Escalation Risks from Language Models in Military and Diplomatic Decision-Making
Juan-Pablo Rivera, Gabriel Mukobi, Anka Reuel, Max Lamparth, Chandler Smith, Jacquelyn Schneider
TL;DR
This work investigates the escalation risks of autonomous language model agents used in military and diplomatic decision-making by running turn-based, multi-agent wargames with eight nation agents powered by five off-the-shelf LLMs. An escalation scoring framework quantifies how actions evolve from de-escalation to nuclear escalation, revealing a general tendency toward initial and sustained escalation, arms race dynamics, and rare but extreme outliers including nuclear use. The study highlights significant model-dependent differences, with RLHF-tuned models like GPT-4- and Claude-2 showing comparatively safer behavior than GPT-3.5, Llama-2-Chat, and especially GPT-4-Base, which behaves unpredictably in many runs. The findings underscore the need for cautious, thoroughly validated deployment of LLMs in high-stakes foreign policy and military contexts, given the unpredictable and sometimes justification-heavy reasoning these models produce. The work calls for stronger safety controls, improved evaluation methodologies, and further research into prompt design and governance before real-world use.
Abstract
Governments are increasingly considering integrating autonomous AI agents in high-stakes military and foreign-policy decision-making, especially with the emergence of advanced generative AI models like GPT-4. Our work aims to scrutinize the behavior of multiple AI agents in simulated wargames, specifically focusing on their predilection to take escalatory actions that may exacerbate multilateral conflicts.
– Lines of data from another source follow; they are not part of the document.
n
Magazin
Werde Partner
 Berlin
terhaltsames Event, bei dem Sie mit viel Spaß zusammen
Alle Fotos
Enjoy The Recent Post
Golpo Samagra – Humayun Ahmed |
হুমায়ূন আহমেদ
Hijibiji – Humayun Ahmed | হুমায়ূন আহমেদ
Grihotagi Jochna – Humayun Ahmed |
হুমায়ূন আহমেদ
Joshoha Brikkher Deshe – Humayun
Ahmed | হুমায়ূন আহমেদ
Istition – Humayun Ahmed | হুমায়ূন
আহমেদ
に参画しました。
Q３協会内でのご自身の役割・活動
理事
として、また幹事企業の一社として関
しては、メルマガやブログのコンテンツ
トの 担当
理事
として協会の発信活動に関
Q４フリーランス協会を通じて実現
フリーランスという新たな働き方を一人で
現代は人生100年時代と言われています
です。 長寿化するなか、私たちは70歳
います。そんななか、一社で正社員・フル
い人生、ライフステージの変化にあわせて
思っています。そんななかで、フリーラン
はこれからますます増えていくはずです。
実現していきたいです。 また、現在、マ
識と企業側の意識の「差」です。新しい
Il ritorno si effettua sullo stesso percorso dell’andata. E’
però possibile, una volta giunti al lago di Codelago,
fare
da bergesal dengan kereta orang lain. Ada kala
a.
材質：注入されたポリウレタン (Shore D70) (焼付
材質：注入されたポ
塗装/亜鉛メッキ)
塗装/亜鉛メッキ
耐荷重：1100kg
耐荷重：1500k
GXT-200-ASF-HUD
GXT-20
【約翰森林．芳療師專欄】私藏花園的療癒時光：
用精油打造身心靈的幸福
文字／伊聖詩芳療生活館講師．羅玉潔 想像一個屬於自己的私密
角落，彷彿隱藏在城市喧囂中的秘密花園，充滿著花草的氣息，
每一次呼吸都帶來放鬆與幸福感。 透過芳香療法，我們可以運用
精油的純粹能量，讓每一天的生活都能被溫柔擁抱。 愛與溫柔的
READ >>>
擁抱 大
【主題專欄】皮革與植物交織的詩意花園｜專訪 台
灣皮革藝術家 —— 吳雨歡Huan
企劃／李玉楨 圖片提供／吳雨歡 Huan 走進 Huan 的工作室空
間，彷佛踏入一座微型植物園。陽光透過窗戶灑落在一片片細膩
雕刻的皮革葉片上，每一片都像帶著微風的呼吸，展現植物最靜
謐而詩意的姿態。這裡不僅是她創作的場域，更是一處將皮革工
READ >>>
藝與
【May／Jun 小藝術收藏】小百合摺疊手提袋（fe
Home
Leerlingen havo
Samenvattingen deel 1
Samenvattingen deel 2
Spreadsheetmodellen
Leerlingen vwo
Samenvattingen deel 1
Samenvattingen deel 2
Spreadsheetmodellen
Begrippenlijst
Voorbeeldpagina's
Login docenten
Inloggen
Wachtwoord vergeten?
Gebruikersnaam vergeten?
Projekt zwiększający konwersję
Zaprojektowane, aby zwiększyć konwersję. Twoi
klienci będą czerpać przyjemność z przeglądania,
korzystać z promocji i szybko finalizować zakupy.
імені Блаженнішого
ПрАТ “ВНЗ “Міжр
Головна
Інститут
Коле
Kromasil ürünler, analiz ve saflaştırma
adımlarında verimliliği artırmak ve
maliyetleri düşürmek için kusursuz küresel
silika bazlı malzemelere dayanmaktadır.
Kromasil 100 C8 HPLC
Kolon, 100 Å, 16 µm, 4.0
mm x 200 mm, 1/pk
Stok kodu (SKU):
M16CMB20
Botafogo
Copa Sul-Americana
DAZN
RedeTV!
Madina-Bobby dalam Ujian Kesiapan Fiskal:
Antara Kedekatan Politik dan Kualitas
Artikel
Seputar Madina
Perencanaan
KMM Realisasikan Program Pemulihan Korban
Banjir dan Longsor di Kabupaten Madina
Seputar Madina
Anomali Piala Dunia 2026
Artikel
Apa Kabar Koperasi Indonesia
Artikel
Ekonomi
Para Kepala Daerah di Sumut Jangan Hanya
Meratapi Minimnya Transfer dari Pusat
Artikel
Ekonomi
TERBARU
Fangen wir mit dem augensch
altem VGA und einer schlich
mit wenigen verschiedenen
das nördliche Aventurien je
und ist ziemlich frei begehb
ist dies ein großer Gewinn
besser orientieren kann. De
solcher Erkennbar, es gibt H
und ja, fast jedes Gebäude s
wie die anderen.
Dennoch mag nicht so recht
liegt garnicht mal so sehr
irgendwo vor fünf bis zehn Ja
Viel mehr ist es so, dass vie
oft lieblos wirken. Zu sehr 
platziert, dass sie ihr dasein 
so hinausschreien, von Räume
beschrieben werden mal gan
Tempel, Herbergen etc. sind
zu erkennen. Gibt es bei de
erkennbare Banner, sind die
Drawing on political science and international relations literature about escalation dynamics, we design a novel wargame simulation and scoring framework to assess the escalation risks of actions taken by these agents in different scenarios. Contrary to prior studies, our research provides both qualitative and quantitative insights and focuses on large language models (LLMs). We find that all five studied off-the-shelf LLMs show forms of escalation and difficult-to-predict escalation patterns. We observe that models tend to develop arms-race dynamics, leading to greater conflict, and in rare cases, even to the deployment of nuclear weapons. Qualitatively, we also collect the models' reported reasonings for chosen actions and observe worrying justifications based on deterrence and first-strike tactics. Given the high stakes of military and foreign-policy contexts, we recommend further examination and cautious consideration before deploying autonomous language model agents for strategic military or diplomatic decision-making.